Task objective:
Without any pictures, copy the records below once more, exactly as they are.

Given entries:
- Opening Delimiter -

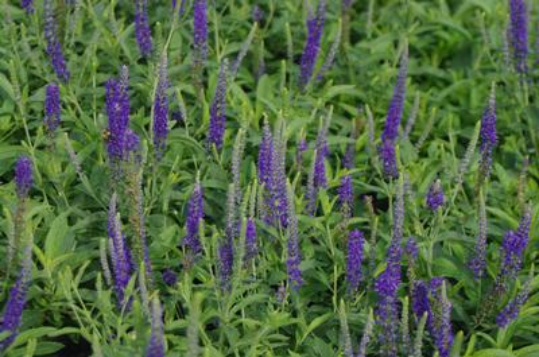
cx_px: 270
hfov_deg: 17.1
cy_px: 178
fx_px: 1793
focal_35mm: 120
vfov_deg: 11.4
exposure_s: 1/160
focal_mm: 80
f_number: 6.3
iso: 100
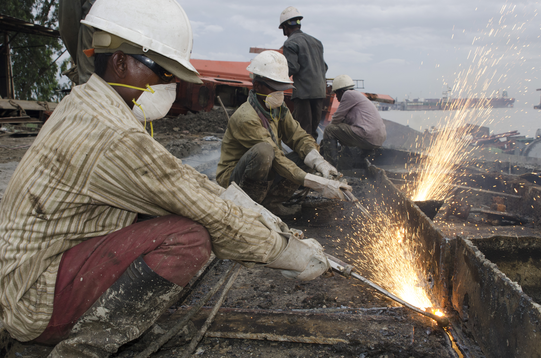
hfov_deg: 53.2
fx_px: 540
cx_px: 270
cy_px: 179
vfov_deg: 36.7
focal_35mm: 36
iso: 500
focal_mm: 24
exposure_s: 1/250
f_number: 8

- Closing Delimiter -

Response below:
cx_px: 270
hfov_deg: 17.1
cy_px: 178
fx_px: 1793
focal_35mm: 120
vfov_deg: 11.4
exposure_s: 1/160
focal_mm: 80
f_number: 6.3
iso: 100
hfov_deg: 53.2
fx_px: 540
cx_px: 270
cy_px: 179
vfov_deg: 36.7
focal_35mm: 36
iso: 500
focal_mm: 24
exposure_s: 1/250
f_number: 8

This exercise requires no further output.